« L’effet d’une éducation chrétienne sur l’esprit
d’un jeune homme est d’autant plus profond qu’elle s’associe plus étroitement à
l’éducation humaniste qui domina si longtemps les écoles françaises.
Aujourd’hui en voie d’extinction, l’humanisme classique était encore vigoureux
au début de ce siècle, surtout dans les institutions d’enseignement libre
dirigées par des prêtres. Si l’étude du latin devait disparaître de notre pays,
elle y trouverait ses derniers bastions dans les collèges catholiques. Le latin
est la langue de l’Église ; le douloureux avilissement de la liturgie
chrétienne par des traductions en une langue vulgaire qui se vulgarise sans
cesse davantage, fait assez voir la nécessité d’une langue sacrée que son immobilité
même protège contre les dépravations du goût ».
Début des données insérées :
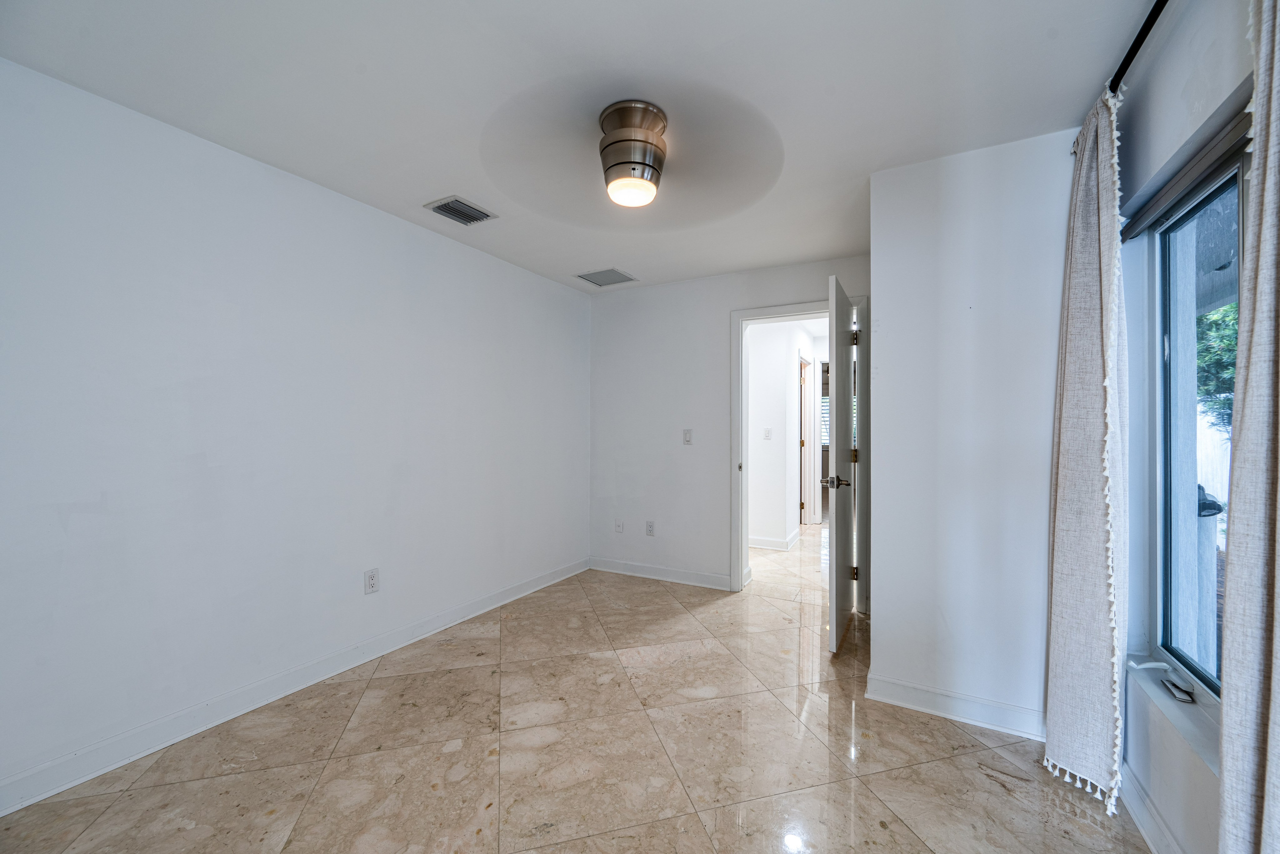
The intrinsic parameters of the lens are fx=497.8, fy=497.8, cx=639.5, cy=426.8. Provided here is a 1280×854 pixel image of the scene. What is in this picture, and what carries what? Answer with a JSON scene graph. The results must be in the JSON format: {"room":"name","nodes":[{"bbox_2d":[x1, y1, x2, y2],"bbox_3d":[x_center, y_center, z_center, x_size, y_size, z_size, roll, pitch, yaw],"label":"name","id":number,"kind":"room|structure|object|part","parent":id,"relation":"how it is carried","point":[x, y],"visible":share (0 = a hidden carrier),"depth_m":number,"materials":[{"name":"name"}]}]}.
{"room":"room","nodes":[
{"label":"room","id":0,"kind":"room"},
{"bbox_2d":[0,57,589,808],"bbox_3d":[-1.495,0.033,2.752,0.134,2.435,4.387,0,0,29],"label":"left wall","id":1,"kind":"structure","parent":0,"point":[361,207],"depth_m":2.13,"materials":[{"name":"white paint"}]},
{"bbox_2d":[0,557,587,815],"bbox_3d":[-1.454,1.195,2.655,0.016,0.105,4.027,0,0,29],"label":"baseboard","id":2,"kind":"structure","parent":1,"relation":"attached to","point":[26,802],"depth_m":2.11,"materials":[{"name":"white paint"}]},
{"bbox_2d":[363,567,379,593],"bbox_3d":[-1.439,0.825,2.674,0.009,0.125,0.077,0,0,29],"label":"wall socket","id":3,"kind":"object","parent":1,"relation":"attached to","point":[371,578],"visible":0.98,"depth_m":2.67,"materials":[{"name":"white plastic"}]},
{"bbox_2d":[1,519,1151,853],"bbox_3d":[1.129,1.307,3.801,4.028,0.100,9.190,0,0,29],"label":"floor","id":4,"kind":"structure","parent":0,"point":[890,832],"depth_m":1.90,"materials":[{"name":"beige tile"}]},
{"bbox_2d":[0,0,1161,294],"bbox_3d":[0.076,-1.236,2.192,3.495,0.110,5.065,0,0,29],"label":"ceiling","id":5,"kind":"structure","parent":0,"point":[657,262],"depth_m":1.74,"materials":[{"name":"white paint"}]},
{"bbox_2d":[423,195,497,224],"bbox_3d":[-0.988,-1.188,2.746,0.253,0.018,0.304,0,0,29],"label":"ceiling vent","id":6,"kind":"object","parent":5,"relation":"attached to","point":[444,207],"visible":0.99,"depth_m":2.73,"materials":[{"name":"metal"}]},
{"bbox_2d":[575,267,638,286],"bbox_3d":[-0.264,-1.183,3.931,0.377,0.012,0.354,0,0,29],"label":"ceiling vent","id":7,"kind":"object","parent":5,"relation":"attached to","point":[614,277],"visible":0.99,"depth_m":3.91,"materials":[{"name":"metal"}]},
{"bbox_2d":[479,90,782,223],"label":"ceiling fan","id":8,"kind":"object","parent":5,"relation":"attached to","point":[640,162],"visible":0.98,"depth_m":1.91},
{"bbox_2d":[599,100,666,207],"bbox_3d":[-0.028,-1.040,1.951,0.284,0.311,0.293,0,0,29],"label":"ceiling light","id":9,"kind":"object","parent":5,"relation":"attached to","point":[624,162],"visible":0.98,"depth_m":1.87,"materials":[{"name":"metal"}]},
{"bbox_2d":[587,253,869,595],"bbox_3d":[0.644,0.030,3.935,2.482,2.441,0.125,0,0,29],"label":"back wall","id":10,"kind":"structure","parent":0,"point":[634,302],"depth_m":4.07,"materials":[{"name":"white paint"}]},
{"bbox_2d":[614,518,624,532],"bbox_3d":[-0.183,0.845,4.272,0.077,0.121,0.018,0,0,29],"label":"wall socket","id":11,"kind":"object","parent":10,"relation":"attached to","point":[619,526],"visible":0.99,"depth_m":4.27,"materials":[{"name":"white plastic"}]},
{"bbox_2d":[645,520,654,535],"bbox_3d":[0.085,0.843,4.150,0.073,0.121,0.009,0,0,29],"label":"wall socket","id":12,"kind":"object","parent":10,"relation":"attached to","point":[650,526],"visible":0.98,"depth_m":4.15,"materials":[{"name":"white plastic"}]},
{"bbox_2d":[589,556,735,589],"bbox_3d":[0.154,1.200,4.113,1.357,0.104,0.016,0,0,29],"label":"back baseboard","id":13,"kind":"structure","parent":10,"relation":"attached to","point":[705,578],"depth_m":4.08,"materials":[{"name":"white paint"}]},
{"bbox_2d":[682,428,692,443],"bbox_3d":[0.379,0.072,3.987,0.072,0.119,0.015,0,0,29],"label":"light switch","id":14,"kind":"object","parent":10,"relation":"attached to","point":[687,436],"visible":0.98,"depth_m":3.99,"materials":[{"name":"white plastic"}]},
{"bbox_2d":[730,296,868,596],"bbox_3d":[1.183,0.182,3.686,1.008,2.147,0.169,0,0,29],"label":"door frame","id":15,"kind":"structure","parent":10,"relation":"attached to","point":[740,376],"depth_m":3.68,"materials":[{"name":"white paint"}]},
{"bbox_2d":[826,272,858,653],"bbox_3d":[1.265,0.228,3.102,0.160,2.075,0.859,0,0,29],"label":"door","id":16,"kind":"structure","parent":15,"relation":"attached to","point":[835,628],"depth_m":2.82,"materials":[{"name":"white paint"}]},
{"bbox_3d":[1.416,0.961,3.304,0.040,0.090,0.029,0,0,29],"label":"hinge","id":17,"kind":"part","parent":16,"relation":"part of","materials":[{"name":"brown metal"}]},
{"bbox_3d":[1.443,0.196,3.361,0.035,0.097,0.029,0,0,29],"label":"hinge","id":18,"kind":"part","parent":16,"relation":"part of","materials":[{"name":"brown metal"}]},
{"bbox_3d":[1.439,-0.596,3.347,0.041,0.101,0.038,0,0,29],"label":"hinge","id":19,"kind":"part","parent":16,"relation":"part of","materials":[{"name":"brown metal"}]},
{"bbox_2d":[746,319,815,552],"bbox_3d":[1.433,0.063,5.433,0.854,2.399,0.774,0,0,29],"label":"hallway wall","id":20,"kind":"structure","parent":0,"point":[782,394],"depth_m":5.28,"materials":[{"name":"white paint"}]},
{"bbox_2d":[762,427,771,439],"bbox_3d":[1.300,0.073,5.084,0.069,0.117,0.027,0,0,29],"label":"light switch","id":21,"kind":"object","parent":20,"relation":"attached to","point":[767,431],"visible":0.97,"depth_m":5.08,"materials":[{"name":"white plastic"}]},
{"bbox_2d":[748,529,800,551],"bbox_3d":[1.120,1.201,5.315,1.052,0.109,1.061,0,0,29],"label":"baseboard","id":22,"kind":"structure","parent":20,"relation":"attached to","point":[785,543],"depth_m":5.14,"materials":[{"name":"white paint"}]},
{"bbox_2d":[797,352,811,533],"bbox_3d":[1.916,0.214,6.018,0.143,2.103,0.875,0,0,29],"label":"hallway door frame","id":23,"kind":"structure","parent":20,"relation":"in","point":[802,441],"depth_m":6.11,"materials":[{"name":"wood"}]},
{"bbox_2d":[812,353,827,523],"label":"hallway door frame","id":24,"kind":"structure","parent":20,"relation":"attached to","point":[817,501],"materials":[{"name":"white paint"}]},
{"bbox_2d":[870,128,1072,735],"bbox_3d":[1.581,0.043,2.336,0.951,2.439,0.580,0,0,29],"label":"protruding wall","id":25,"kind":"structure","parent":0,"point":[885,595],"depth_m":2.13,"materials":[{"name":"white paint"}]},
{"bbox_2d":[863,673,1046,739],"bbox_3d":[1.436,1.202,2.115,0.875,0.105,0.020,0,0,29],"label":"baseboard","id":26,"kind":"structure","parent":25,"relation":"attached to","point":[915,693],"depth_m":2.14,"materials":[{"name":"white paint"}]},
{"bbox_2d":[1113,1,1260,853],"bbox_3d":[1.148,0.036,0.603,0.175,2.448,3.326,0,0,29],"label":"window wall","id":27,"kind":"structure","parent":0,"point":[1196,775],"depth_m":1.48,"materials":[{"name":"paint"}]},
{"bbox_2d":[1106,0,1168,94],"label":"curtain rod","id":28,"kind":"object","parent":27,"relation":"attached to","point":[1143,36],"visible":0.66,"depth_m":1.41,"materials":[{"name":"black metal"}]},
{"bbox_2d":[1044,85,1128,815],"bbox_3d":[1.548,0.069,1.748,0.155,2.312,0.476,0,0,29],"label":"curtain","id":29,"kind":"object","parent":28,"relation":"hanging from","point":[1055,603],"visible":0.98,"depth_m":1.66,"materials":[{"name":"fabric"}]},
{"bbox_2d":[1219,0,1279,853],"bbox_3d":[1.106,0.076,0.784,0.111,2.278,0.627,0,0,29],"label":"curtain","id":30,"kind":"object","parent":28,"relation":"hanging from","point":[1276,675],"visible":1,"depth_m":0.94,"materials":[{"name":"fabric"}]},
{"bbox_2d":[1117,762,1183,853],"bbox_3d":[1.095,1.199,0.674,0.016,0.101,3.049,0,0,29],"label":"baseboard","id":31,"kind":"structure","parent":27,"relation":"attached to","point":[1153,847],"depth_m":1.53,"materials":[{"name":"white paint"}]},
{"bbox_2d":[1122,652,1218,779],"bbox_3d":[1.522,0.819,1.306,0.121,0.053,0.987,0,0,29],"label":"window sill","id":32,"kind":"structure","parent":27,"relation":"attached to","point":[1150,683],"depth_m":1.41,"materials":[{"name":"white"}]},
{"bbox_2d":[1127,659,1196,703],"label":"window crank","id":33,"kind":"object","parent":32,"relation":"on","point":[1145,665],"visible":0.97,"depth_m":1.57,"materials":[{"name":"white metal"}]},
{"bbox_2d":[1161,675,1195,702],"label":"object","id":34,"kind":"object","parent":32,"relation":"on","point":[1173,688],"visible":0.99,"depth_m":1.52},
{"bbox_2d":[1117,102,1250,241],"bbox_3d":[1.529,-0.713,1.309,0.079,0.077,0.747,0,0,29],"label":"window blind","id":35,"kind":"object","parent":27,"relation":"attached to","point":[1125,235],"visible":0.71,"depth_m":1.39,"materials":[{"name":"grey"}]},
{"bbox_2d":[1148,137,1247,700],"bbox_3d":[1.517,0.022,1.152,0.090,1.582,1.333,0,0,29],"label":"window","id":36,"kind":"structure","parent":27,"relation":"in","point":[1213,685],"depth_m":1.58,"materials":[{"name":"glass"}]},
{"bbox_2d":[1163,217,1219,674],"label":"exterior wall","id":37,"kind":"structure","parent":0,"point":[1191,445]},
{"bbox_2d":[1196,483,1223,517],"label":"outdoor light","id":38,"kind":"object","parent":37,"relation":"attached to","point":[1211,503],"visible":0.33,"depth_m":2.74,"materials":[{"name":"black metal"}]},
{"label":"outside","id":39,"kind":"structure","parent":0,"visible":0},
{"bbox_2d":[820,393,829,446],"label":"hallway window","id":40,"kind":"structure","parent":39,"point":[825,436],"depth_m":9.30,"materials":[{"name":"white"}]},
{"label":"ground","id":41,"kind":"structure","parent":39,"visible":0},
{"bbox_2d":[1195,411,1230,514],"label":"fence","id":42,"kind":"object","parent":41,"relation":"on","point":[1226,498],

Étienne Gilson, Le philosophe et la théologie,
Préface de Jean-François
Courtine,
Paris, Vrin, 2005, p. 14-15.
Il est à peine nécessaire de se demander quelle eût été la
souffrance de Gilson aujourd’hui, cinquante-quatre ans après la publication de ce texte en
1960. Non seulement l’étude sérieuse du latin a presque complètement disparu
des programmes de l’enseignement public secondaire, mais surtout l’Église a
renoncé au latin aussi bien dans presque toutes les célébrations liturgiques en forme ordinaire que dans la formation
intellectuelle de ceux qui devraient être l'élite de son clergé et de son laïcat. Le prétexte en fut je ne
sais quelle « stratégie culturelle » de proximité avec le peuple ;
le résultat est une faillite que seuls des aveugles ou des coupables peuvent feindre d'ignorer : le peuple n’est pas
redevenu chrétien, au contraire, il sombre chaque jour davantage dans une barbarie technicienne et inhumaine.